THE TASK - Beginning with the line that contains "shows immunohistochemistry staining" in the material below, print each line exactly until the line that contains "microscopy captured an" has been printed, then stop.

SOURCE INFORMATION -
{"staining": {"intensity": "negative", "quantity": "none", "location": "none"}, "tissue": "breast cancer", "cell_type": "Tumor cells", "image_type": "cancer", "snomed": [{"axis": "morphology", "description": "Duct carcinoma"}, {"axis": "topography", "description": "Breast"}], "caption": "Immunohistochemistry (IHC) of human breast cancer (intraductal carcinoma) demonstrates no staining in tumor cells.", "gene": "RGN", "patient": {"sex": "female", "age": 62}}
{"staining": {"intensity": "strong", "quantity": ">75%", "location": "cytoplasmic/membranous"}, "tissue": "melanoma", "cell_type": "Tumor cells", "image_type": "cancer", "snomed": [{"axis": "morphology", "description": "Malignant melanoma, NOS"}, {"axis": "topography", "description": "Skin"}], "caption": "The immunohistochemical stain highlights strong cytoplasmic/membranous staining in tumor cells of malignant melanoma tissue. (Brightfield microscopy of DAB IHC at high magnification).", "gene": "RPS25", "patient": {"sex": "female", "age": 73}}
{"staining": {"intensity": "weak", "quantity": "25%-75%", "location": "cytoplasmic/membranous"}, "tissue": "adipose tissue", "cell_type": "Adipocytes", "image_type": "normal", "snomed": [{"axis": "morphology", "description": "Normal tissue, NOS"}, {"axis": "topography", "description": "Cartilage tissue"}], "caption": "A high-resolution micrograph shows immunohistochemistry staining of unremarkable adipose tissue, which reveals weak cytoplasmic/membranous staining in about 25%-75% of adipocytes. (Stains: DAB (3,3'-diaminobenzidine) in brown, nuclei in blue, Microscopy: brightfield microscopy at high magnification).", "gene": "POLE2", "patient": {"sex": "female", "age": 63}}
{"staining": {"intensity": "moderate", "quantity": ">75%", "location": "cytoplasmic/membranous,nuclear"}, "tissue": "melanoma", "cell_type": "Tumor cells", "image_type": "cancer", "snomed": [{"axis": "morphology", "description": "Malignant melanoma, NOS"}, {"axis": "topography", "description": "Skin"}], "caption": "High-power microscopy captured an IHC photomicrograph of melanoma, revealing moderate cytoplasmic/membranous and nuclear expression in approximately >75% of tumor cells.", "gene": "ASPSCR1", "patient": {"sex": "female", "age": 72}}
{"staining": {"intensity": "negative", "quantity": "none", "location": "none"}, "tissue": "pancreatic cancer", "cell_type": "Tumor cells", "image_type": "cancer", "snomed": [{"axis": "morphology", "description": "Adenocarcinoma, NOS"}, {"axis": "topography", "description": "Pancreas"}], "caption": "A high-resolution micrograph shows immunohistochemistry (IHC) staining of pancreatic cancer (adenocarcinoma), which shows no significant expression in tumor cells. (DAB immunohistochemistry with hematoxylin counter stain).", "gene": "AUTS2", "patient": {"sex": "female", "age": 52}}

SOLUTION FOR THIS TASK -
{"staining": {"intensity": "weak", "quantity": "25%-75%", "location": "cytoplasmic/membranous"}, "tissue": "adipose tissue", "cell_type": "Adipocytes", "image_type": "normal", "snomed": [{"axis": "morphology", "description": "Normal tissue, NOS"}, {"axis": "topography", "description": "Cartilage tissue"}], "caption": "A high-resolution micrograph shows immunohistochemistry staining of unremarkable adipose tissue, which reveals weak cytoplasmic/membranous staining in about 25%-75% of adipocytes. (Stains: DAB (3,3'-diaminobenzidine) in brown, nuclei in blue, Microscopy: brightfield microscopy at high magnification).", "gene": "POLE2", "patient": {"sex": "female", "age": 63}}
{"staining": {"intensity": "moderate", "quantity": ">75%", "location": "cytoplasmic/membranous,nuclear"}, "tissue": "melanoma", "cell_type": "Tumor cells", "image_type": "cancer", "snomed": [{"axis": "morphology", "description": "Malignant melanoma, NOS"}, {"axis": "topography", "description": "Skin"}], "caption": "High-power microscopy captured an IHC photomicrograph of melanoma, revealing moderate cytoplasmic/membranous and nuclear expression in approximately >75% of tumor cells.", "gene": "ASPSCR1", "patient": {"sex": "female", "age": 72}}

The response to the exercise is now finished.